WHAT IS BEING ASKED:
Here are some records; quote them exactly, leaving out the pictures.

####

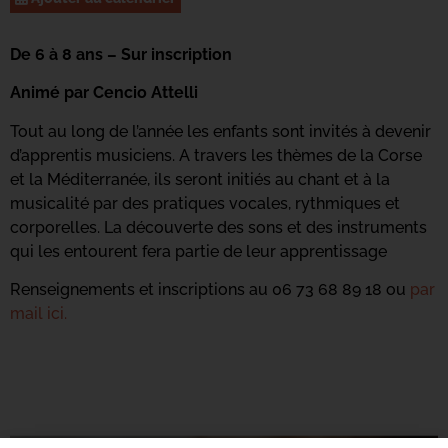
De 6 à 8 ans – Sur inscription
Animé par Cencio Attelli
Tout au long de l’année les enfants sont invités à devenir
d’apprentis musiciens. A travers les thèmes de la Corse
et la Méditerranée, ils seront initiés au chant et à la
musicalité par des pratiques vocales, rythmiques et
corporelles. La découverte des sons et des instruments
qui les entourent fera partie de leur apprentissage
Renseignements et inscriptions au 06 73 68 89 18 ou
par
mail ici.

####

OUTPUT:
De 6 à 8 ans – Sur inscription
Animé par Cencio Attelli
Tout au long de l’année les enfants sont invités à devenir
d’apprentis musiciens. A travers les thèmes de la Corse
et la Méditerranée, ils seront initiés au chant et à la
musicalité par des pratiques vocales, rythmiques et
corporelles. La découverte des sons et des instruments
qui les entourent fera partie de leur apprentissage
Renseignements et inscriptions au 06 73 68 89 18 ou
par
mail ici.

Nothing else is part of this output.